_What the task asks_. Copy out, from the entries below, each line that holds the string "lines".
^^^^^^^^^^^^^^^^
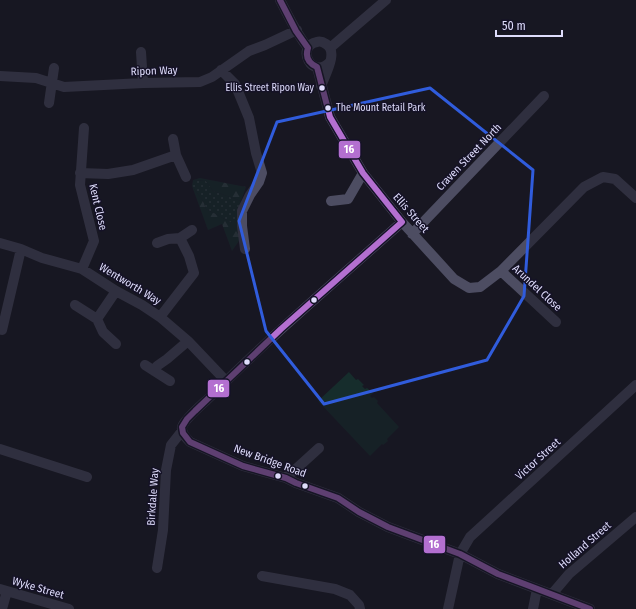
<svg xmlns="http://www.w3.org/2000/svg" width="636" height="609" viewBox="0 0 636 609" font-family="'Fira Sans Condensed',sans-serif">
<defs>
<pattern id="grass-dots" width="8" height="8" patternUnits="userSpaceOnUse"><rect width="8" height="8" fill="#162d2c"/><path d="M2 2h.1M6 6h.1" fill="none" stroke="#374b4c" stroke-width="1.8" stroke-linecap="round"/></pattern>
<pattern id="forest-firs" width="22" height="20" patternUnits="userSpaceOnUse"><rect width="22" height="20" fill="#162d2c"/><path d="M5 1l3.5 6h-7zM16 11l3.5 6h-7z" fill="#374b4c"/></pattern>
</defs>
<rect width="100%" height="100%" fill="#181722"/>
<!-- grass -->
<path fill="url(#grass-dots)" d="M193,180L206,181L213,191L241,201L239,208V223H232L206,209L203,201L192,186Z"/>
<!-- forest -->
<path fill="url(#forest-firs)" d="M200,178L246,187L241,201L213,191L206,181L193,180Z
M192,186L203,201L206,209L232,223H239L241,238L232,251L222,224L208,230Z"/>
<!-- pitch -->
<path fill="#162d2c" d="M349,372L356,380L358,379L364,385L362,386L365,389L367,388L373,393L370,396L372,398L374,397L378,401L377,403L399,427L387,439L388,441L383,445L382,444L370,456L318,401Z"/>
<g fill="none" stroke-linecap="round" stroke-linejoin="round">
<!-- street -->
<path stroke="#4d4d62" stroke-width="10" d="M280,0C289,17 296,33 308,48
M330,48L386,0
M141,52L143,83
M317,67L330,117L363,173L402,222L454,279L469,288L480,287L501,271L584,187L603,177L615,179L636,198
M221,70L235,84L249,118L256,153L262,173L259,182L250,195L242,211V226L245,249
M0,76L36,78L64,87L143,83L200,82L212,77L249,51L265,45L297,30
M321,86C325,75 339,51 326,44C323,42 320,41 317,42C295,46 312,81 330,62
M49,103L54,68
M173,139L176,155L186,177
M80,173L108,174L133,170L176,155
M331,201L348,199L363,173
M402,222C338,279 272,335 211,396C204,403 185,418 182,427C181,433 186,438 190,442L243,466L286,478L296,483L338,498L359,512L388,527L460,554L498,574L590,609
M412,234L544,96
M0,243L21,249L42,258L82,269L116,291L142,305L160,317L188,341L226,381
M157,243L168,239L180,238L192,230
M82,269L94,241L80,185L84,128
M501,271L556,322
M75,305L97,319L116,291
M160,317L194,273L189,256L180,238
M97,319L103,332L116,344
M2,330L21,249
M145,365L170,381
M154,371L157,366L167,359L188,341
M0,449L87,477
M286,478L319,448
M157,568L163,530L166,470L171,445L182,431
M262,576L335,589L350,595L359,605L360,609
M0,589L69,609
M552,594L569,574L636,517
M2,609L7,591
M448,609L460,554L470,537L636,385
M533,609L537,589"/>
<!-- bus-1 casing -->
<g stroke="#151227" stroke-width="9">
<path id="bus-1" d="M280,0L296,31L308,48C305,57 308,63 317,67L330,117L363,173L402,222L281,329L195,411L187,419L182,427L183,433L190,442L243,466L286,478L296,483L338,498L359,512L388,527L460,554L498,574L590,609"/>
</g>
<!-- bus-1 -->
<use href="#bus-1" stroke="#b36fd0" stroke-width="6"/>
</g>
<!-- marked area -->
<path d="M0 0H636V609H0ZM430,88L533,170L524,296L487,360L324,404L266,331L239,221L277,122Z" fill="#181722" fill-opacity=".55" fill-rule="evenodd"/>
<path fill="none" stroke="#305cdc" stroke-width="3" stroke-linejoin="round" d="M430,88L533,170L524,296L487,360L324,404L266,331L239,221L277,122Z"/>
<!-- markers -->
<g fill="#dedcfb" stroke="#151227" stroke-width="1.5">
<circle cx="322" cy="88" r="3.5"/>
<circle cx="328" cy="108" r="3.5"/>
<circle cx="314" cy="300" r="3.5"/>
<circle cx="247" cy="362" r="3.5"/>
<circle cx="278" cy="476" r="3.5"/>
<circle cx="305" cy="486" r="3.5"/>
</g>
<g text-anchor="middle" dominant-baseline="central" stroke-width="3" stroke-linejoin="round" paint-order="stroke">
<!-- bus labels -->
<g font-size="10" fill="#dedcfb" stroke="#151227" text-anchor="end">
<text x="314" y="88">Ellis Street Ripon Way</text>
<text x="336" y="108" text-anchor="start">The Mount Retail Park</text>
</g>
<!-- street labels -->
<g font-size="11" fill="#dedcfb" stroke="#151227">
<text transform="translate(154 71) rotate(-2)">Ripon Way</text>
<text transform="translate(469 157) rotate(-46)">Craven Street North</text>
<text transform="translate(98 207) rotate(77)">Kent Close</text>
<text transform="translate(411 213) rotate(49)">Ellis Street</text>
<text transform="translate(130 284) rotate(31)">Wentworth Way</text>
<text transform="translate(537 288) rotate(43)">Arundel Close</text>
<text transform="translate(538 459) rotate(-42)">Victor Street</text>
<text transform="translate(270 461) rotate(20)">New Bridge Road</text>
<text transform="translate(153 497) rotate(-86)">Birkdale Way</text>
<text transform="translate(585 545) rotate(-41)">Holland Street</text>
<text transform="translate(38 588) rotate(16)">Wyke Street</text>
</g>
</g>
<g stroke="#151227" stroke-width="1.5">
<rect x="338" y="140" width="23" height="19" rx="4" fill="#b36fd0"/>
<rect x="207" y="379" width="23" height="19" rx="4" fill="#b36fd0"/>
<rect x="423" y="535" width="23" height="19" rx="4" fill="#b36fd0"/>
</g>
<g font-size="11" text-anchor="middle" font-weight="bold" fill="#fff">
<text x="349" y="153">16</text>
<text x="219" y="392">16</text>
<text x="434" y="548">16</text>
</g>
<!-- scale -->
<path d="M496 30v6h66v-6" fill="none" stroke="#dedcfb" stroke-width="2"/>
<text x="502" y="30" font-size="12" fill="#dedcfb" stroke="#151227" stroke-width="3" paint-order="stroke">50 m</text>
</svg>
^^^^^^^^^^^^^^^^
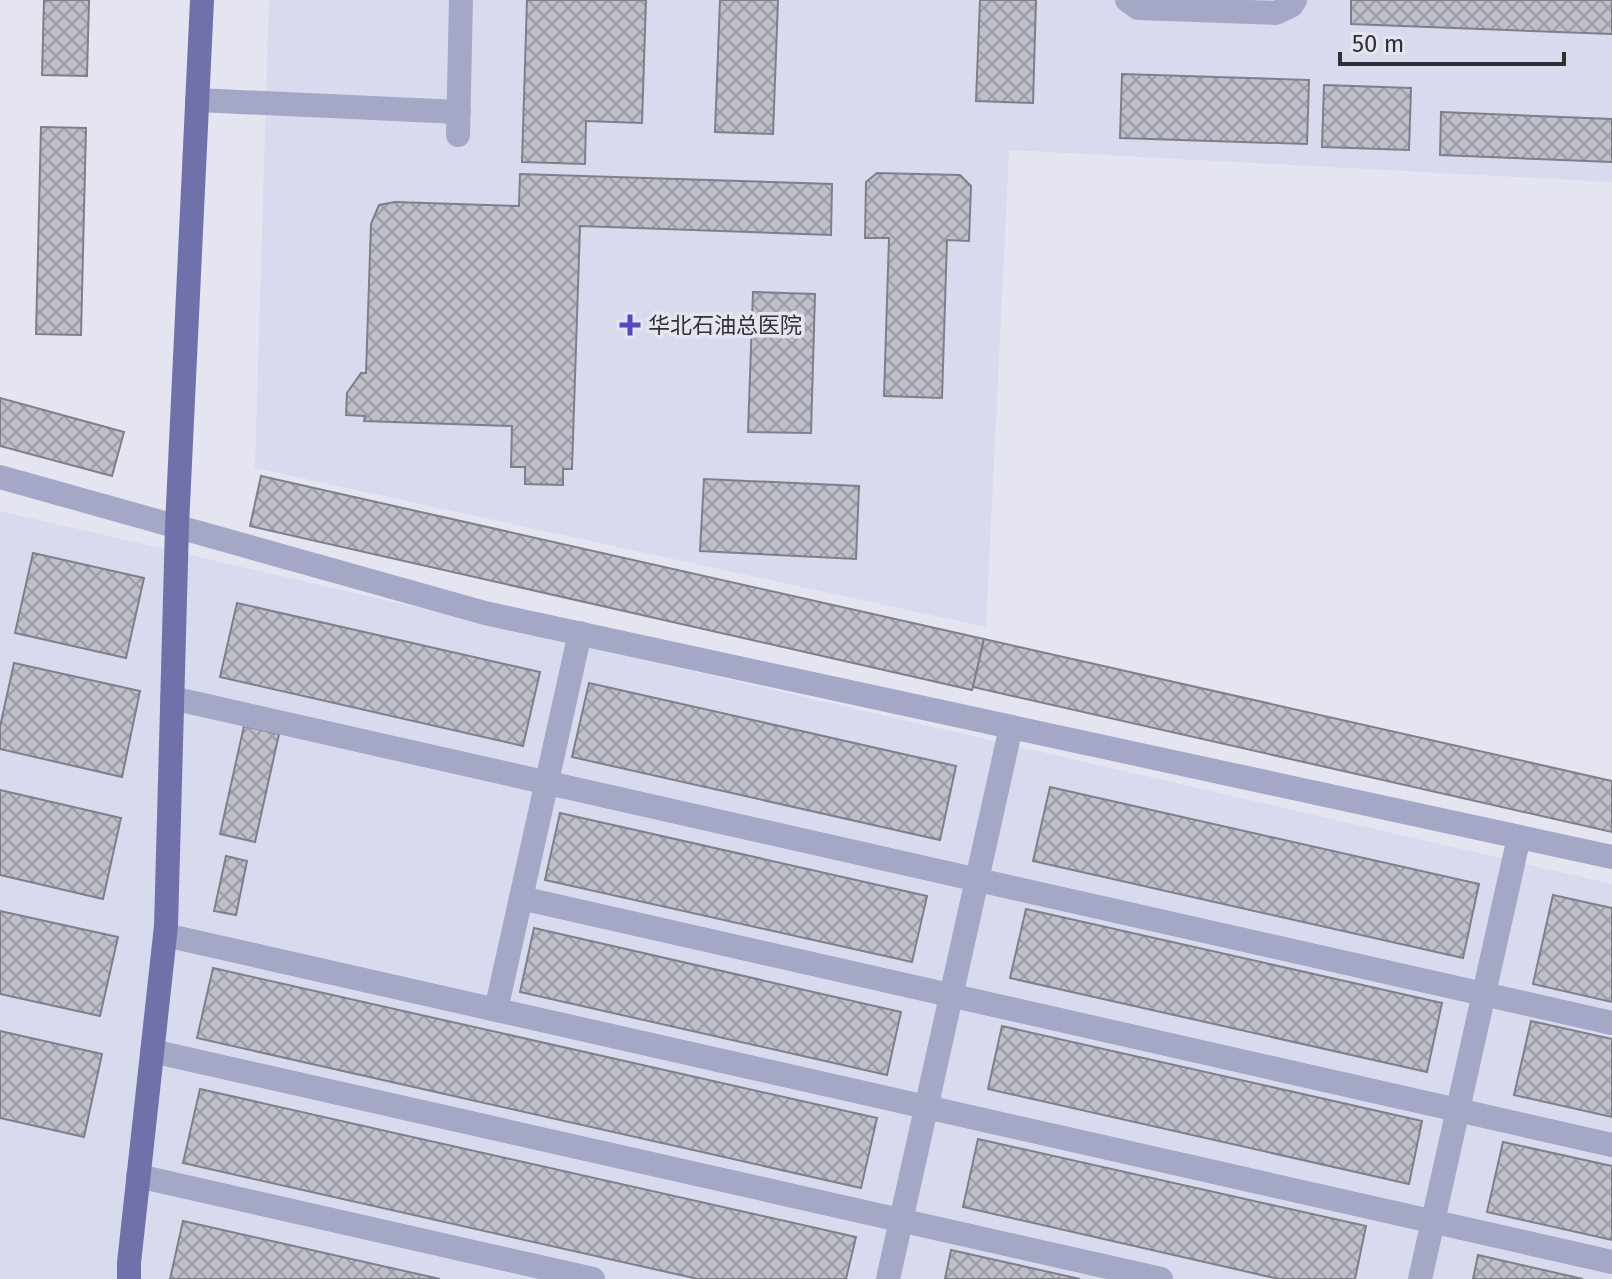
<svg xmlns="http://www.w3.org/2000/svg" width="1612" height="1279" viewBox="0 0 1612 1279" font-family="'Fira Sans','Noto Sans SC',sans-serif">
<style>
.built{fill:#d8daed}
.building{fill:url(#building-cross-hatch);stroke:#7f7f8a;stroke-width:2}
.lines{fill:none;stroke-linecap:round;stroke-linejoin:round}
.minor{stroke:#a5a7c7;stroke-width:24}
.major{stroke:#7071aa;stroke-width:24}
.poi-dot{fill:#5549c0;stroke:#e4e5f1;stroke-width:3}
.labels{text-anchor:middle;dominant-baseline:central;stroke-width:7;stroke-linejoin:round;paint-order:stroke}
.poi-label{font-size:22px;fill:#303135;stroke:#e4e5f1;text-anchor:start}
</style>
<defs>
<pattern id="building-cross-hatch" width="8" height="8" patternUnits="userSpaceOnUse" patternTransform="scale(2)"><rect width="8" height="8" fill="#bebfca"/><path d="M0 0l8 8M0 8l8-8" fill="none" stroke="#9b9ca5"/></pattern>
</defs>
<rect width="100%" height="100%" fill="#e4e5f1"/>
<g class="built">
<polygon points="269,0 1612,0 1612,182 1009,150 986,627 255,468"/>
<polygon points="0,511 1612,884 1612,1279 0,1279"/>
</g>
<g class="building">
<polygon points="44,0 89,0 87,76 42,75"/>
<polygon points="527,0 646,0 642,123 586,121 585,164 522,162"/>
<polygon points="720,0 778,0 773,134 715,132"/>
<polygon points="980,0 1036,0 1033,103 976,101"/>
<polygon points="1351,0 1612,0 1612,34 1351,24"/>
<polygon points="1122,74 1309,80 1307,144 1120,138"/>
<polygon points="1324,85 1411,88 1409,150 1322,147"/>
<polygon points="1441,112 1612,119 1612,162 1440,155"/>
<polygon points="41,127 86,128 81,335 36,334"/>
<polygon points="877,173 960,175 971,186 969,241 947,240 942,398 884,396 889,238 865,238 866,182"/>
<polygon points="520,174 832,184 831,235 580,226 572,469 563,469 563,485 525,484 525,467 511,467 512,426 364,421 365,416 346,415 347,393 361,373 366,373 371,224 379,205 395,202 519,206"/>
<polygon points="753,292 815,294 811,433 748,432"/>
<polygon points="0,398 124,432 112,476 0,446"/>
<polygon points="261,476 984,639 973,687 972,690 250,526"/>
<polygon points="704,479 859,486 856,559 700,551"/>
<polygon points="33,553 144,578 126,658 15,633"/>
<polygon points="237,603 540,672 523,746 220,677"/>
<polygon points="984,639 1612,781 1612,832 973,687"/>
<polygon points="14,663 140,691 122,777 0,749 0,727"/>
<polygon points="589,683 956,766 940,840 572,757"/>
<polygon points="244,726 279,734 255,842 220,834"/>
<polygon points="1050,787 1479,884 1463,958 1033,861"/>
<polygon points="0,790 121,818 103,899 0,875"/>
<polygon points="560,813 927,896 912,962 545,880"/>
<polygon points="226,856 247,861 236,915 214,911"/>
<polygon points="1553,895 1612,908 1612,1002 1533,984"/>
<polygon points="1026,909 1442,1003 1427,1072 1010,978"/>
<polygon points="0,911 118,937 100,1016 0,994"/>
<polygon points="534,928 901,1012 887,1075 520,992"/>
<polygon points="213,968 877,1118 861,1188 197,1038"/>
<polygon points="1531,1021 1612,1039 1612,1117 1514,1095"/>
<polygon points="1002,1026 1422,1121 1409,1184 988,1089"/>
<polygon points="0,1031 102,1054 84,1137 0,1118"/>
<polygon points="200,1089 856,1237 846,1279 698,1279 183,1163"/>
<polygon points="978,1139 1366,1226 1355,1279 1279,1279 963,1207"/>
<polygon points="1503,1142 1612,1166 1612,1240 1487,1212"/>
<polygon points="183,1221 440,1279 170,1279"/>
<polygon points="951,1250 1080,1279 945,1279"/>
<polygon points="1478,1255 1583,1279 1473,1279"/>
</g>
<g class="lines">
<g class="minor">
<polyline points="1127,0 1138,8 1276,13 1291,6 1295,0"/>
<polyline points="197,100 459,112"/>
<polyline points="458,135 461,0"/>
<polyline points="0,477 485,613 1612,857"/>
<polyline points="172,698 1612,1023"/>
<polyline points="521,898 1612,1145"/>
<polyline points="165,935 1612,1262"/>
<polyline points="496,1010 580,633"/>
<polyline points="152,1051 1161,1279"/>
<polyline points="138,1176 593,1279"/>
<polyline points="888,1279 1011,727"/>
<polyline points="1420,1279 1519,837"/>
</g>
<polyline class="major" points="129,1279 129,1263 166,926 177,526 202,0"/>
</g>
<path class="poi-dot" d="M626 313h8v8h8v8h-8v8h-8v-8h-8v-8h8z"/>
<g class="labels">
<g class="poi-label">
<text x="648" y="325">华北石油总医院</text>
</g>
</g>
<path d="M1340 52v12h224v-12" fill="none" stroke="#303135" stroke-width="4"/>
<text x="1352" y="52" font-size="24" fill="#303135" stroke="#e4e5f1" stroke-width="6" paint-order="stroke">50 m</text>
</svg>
^^^^^^^^^^^^^^^^
_Reply_.
.lines{fill:none;stroke-linecap:round;stroke-linejoin:round}
<g class="lines">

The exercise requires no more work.